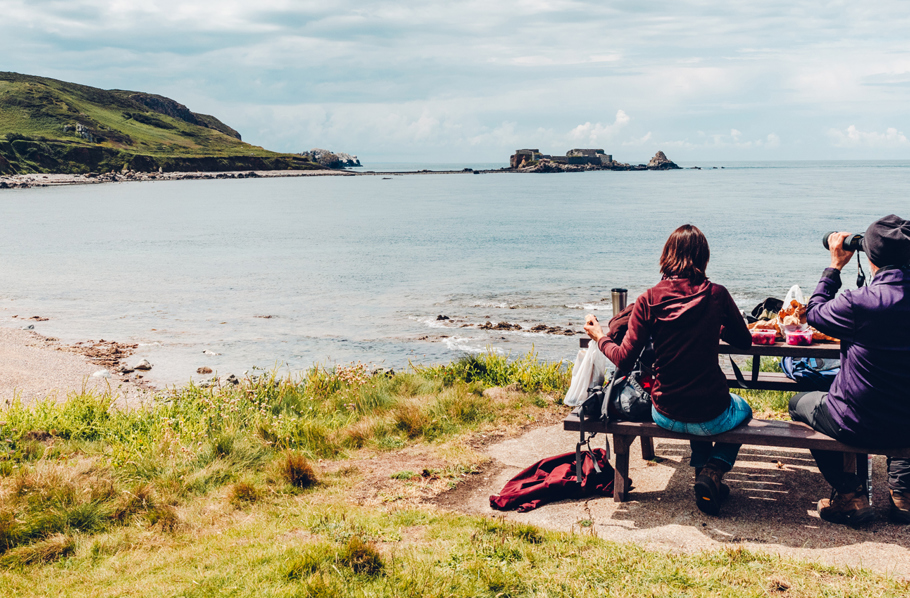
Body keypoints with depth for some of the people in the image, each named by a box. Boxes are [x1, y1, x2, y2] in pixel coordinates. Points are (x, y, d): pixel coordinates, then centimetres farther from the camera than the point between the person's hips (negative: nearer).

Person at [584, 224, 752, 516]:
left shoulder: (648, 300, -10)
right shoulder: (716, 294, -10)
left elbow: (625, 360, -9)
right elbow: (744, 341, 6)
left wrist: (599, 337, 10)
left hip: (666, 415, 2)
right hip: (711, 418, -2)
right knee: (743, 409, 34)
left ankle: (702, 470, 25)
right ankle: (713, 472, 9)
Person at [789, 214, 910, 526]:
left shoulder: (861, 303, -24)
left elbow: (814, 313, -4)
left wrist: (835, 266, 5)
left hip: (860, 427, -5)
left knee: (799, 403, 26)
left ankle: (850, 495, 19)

* * *

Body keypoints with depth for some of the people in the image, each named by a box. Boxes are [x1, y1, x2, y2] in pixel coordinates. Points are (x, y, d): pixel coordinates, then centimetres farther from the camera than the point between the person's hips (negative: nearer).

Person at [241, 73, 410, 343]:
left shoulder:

→ **YOUR ASSIGNMENT**: In the data above, which lines lie between the line with "left hip: (666, 415, 2)" and the line with "left ankle: (850, 495, 19)", inclusive? Print those lines exactly and nothing else.

→ **SOLUTION BELOW**:
left hip: (666, 415, 2)
right hip: (711, 418, -2)
right knee: (743, 409, 34)
left ankle: (702, 470, 25)
right ankle: (713, 472, 9)
Person at [789, 214, 910, 526]:
left shoulder: (861, 303, -24)
left elbow: (814, 313, -4)
left wrist: (835, 266, 5)
left hip: (860, 427, -5)
left knee: (799, 403, 26)
left ankle: (850, 495, 19)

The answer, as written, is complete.